Since $x_2^2$ and $x_3^2$ are nonnegative, we know that 

$$4x_2^2 \leq 9x_2^2\;\;\;\;\mbox{and}\;\;\;\;3x_3^2\leq 9x_3^2.$$

So

$$Q(\vx) = 9x_1^2 + 4x_2^2 + 3x_3^2$$

$$\leq 9x_1^2 + 9x_2^2 + 9x_3^2$$

$$=9(x_1^2 + x_2^2 + x_3^2)$$

$$=9$$

Whenever $x_1^2 + x_2^2 + x_3^2 = 1.$  So the maximum value of $Q(\vx)$ cannot exceed 9 when $\vx$ is a unit vector.

Furthermore, $Q(\vx) = 9$ when $\vx=(1,0,0).$  

Thus 9 is the maximum value of $Q(\vx)$ for $\vx^T\vx = 1$.

A similar argument shows that the minimum value of $Q(\vx)$ when $\vx^T\vx=1$ is 3.

__Observation.__ 

Note that the matrix of the quadratic form in the example is 

$$A = \mat{{ccc}9&0&0\\0&4&0\\0&0&3}$$

So the eigenvalues of $A$ are 9, 4, and 3.
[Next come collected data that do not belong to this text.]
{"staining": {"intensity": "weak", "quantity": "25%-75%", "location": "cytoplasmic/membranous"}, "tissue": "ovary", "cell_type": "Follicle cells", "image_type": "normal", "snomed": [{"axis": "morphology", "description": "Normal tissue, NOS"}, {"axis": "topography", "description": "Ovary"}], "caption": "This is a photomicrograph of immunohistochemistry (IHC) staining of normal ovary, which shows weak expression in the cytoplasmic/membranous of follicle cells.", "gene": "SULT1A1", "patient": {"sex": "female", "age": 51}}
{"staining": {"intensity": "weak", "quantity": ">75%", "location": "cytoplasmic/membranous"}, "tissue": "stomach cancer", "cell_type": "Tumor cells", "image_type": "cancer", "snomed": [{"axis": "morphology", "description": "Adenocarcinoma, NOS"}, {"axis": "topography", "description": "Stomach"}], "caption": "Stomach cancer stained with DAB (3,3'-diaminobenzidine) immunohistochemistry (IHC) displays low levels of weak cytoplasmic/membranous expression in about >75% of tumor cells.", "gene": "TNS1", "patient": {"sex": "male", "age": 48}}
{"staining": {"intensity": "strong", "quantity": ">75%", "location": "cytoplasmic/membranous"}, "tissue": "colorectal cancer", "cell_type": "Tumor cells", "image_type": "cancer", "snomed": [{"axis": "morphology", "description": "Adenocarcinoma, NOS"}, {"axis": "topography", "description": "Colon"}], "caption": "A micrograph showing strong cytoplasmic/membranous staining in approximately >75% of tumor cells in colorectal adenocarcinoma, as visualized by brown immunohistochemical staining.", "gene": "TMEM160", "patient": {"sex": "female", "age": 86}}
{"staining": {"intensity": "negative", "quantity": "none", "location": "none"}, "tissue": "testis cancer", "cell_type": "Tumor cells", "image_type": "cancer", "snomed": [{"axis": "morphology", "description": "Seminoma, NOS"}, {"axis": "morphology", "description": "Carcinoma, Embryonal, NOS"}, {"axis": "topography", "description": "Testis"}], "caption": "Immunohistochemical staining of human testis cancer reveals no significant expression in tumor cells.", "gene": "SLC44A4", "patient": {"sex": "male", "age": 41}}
We note that the greatest and least eigenvalues equal, respectively, the (constrained) maximum and minimum of $Q(\vx)$.

In fact, this is true for any quadratic form.

__Theorem.__ Let $A$ be a symmetric matrix, and let 

$$M = \max_{\vx^T\vx = 1} \vx^TA\vx.$$

Then $M$ is the greatest eigenvalue $\lambda_1$ of $A$.

The value of $Q(\vx)$ is $\lambda_1$ when $\vx$ is a unit eigenvector corresponding to $M$.

A similar theorem holds for the constrained minimum of $Q(\vx)$ and the least eigenvector $\lambda_n$.